Notes on Case Law: The following is a summary of principles that emerge from decided cases. This summary is intended to serve as a convenient reference on registration issues that involve a certificate of pending litigation.

  1. The doctrine of lis pendens evolved to preserve rights rather than create them (Robinson v. Holmes, 1914 CanLII 378 (BC SC)).
  2. A certificate of pending litigation is merely a form of notice and, although registered “in the same manner as a charge”, it is not (Granby Consolidated Mining, Smelting and Power Co. v. Esquimalt and Nanaimo Railway Company, 1919 CanLII 419 (UK JCPC); Robinson v. Holmes).
  3. The Land Title Act has modified the common law doctrine by requiring a certificate of pending litigation to be registered. In the absence of fraud, the filing date, as opposed to the date of actual commencement of the proceeding, is material in establishing whether or not a dealing occurred before or after litigation was commenced (Brock v. Crawford (1908), 11 O.W.R. 143 (Q.B.); Rudland v. Romilly; Syndicat Lyonnais du Klondyke v. McGrade, 36 SCR 251, 1905 CanLII 21 (SCC)).
  4. The doctrine affords a litigant party the opportunity to search the record in a land title office before the commencement of a proceeding to ascertain who should be properly joined in it (Peck v. Sun Life Assurance Company of Canada (1904), 11 B.C.R. 215 (C.A.)).
  5. The doctrine is forward looking and applies to future purchasers only rather than those who have acquired their interest before litigation was commenced (Peck v. Sun Life; Bellamy v. Sabine (1857), 1 De. G.J. & S. 566, 44 E.R. 842 (H.L.)).
  6. A future purchaser is free to assess the validity of the plaintiff’s claim and to disregard the certificate of pending litigation if the purchaser thinks it baseless. The certificate of pending litigation does not confer rights on anyone (Brock v. Crawford).
  7. For the purpose of the doctrine, as modified by the Land Title Act, a dealing does not occur before the commencement of litigation under the rule in Rudland v.
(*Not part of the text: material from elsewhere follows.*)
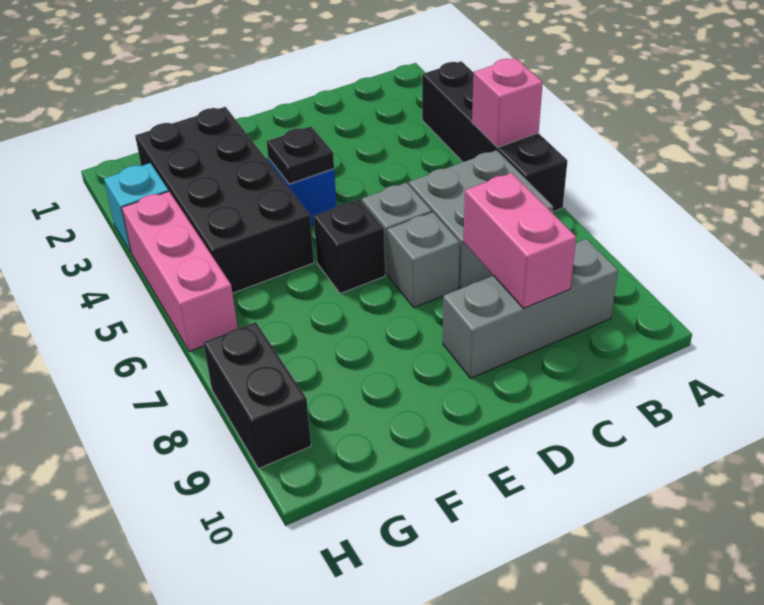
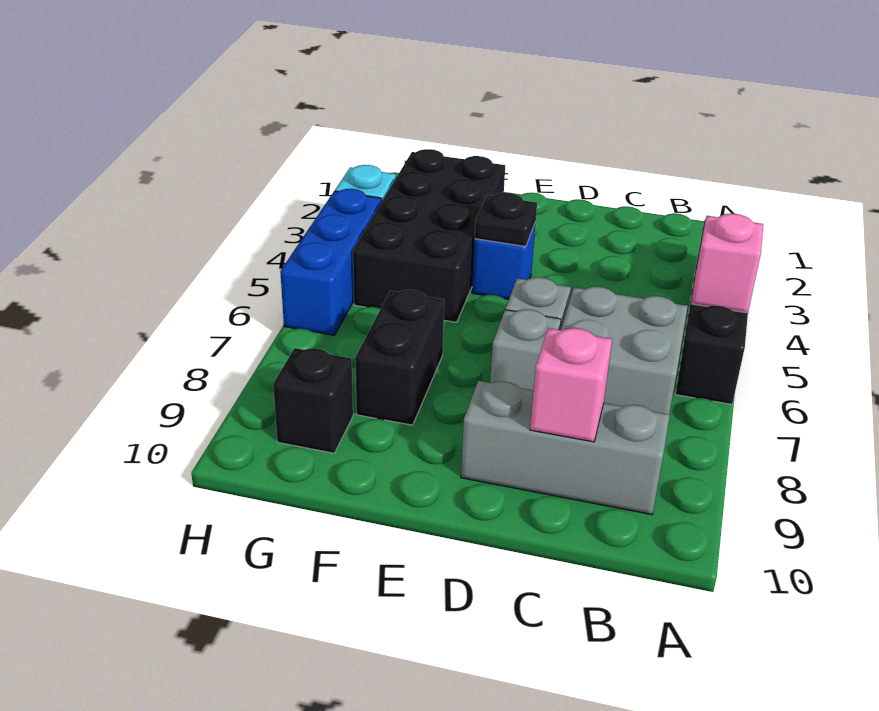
pink 1x2 brick [463,173,576,308] -> pink 1x1 brick [530,328,612,442]
black 1x1 brick [314,199,385,294] -> black 1x1 brick moved to [273,348,353,453]
pink 1x3 brick [122,191,238,352] -> blue 1x3 brick [280,189,382,335]
black 1x2 brick [203,322,311,469] -> black 1x2 brick moved to [355,290,444,425]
Romilly unless:
    1. the applicant is a bona fide purchaser for valuable consideration;
    2. the interest was acquired and registration of it applied for before the certificate of pending litigation is received; and
    3. the applicant is not a party to the proceeding.
  8. It is not for the registrar to determine the bona fides issue (Canada Permanent Mortgage Corp. v. British Columbia (Registrar of Titles), 1966 CanLII 683 (BC SC); Sibley v. British Columbia (Registrar of Land Titles), [1981] B.C.J. No. 43 (QL) (S.C.), Re Saville Row Properties Ltd., 1969 CanLII 822 (BC SC); and First Citizens Finance Co. Ltd. v. Registrar of Title, Vancouver Land Titles Office (1982), 26 R.P.R. 304 (B.C.S.C.)).
  9. It is not appropriate to classify the certificate of pending litigation issue as a mere question of priorities that can be resolved on a first in time, first in place basis (Robinson v. Holmes).

Priority over Mortgage not Registered in Error

The bank, as the petitioner in foreclosure proceedings, sought a declaration that a mortgage between the bank and the respondent, T, charged four properties owned by T. At the time the mortgage was granted, the bank erred in completing its security documentation and the mortgage was registered only against one of the lots. Before the error was discovered in the foreclosure proceedings, the respondent, K, the former common-law spouse of T, had commenced proceedings in family court and had filed certificates of pending litigation against all four lots. The court found that, while K did not have a mortgage or a proven interest in the land, he had reserved a priority spot on title by filing the certificates and he was entitled to that priority if successful in proving his interest in the land. With respect to the mortgage, the court confirmed that the mortgage registered against the one lot had priority over all other charges and ordered that the registrar extend the registration of the mortgage to the remaining three lots in subsequent priority to K’s certificates (Bank of Nova Scotia v. Titanich, 2014 BCSC 1129 (Master)).